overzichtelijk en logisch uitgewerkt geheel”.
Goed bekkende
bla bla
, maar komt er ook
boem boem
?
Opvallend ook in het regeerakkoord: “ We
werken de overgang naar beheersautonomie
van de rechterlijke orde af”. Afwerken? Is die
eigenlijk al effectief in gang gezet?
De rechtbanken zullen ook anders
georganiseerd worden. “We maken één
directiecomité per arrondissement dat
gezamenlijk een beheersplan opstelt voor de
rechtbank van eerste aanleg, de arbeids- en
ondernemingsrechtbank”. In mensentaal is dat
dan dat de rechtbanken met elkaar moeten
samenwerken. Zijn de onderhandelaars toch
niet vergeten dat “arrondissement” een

PROBLEM REQUIREMENTS –
Copy each line above holding "rechtbanken".

EXERCISE ANSWER –
De rechtbanken zullen ook anders
dan dat de rechtbanken met elkaar moeten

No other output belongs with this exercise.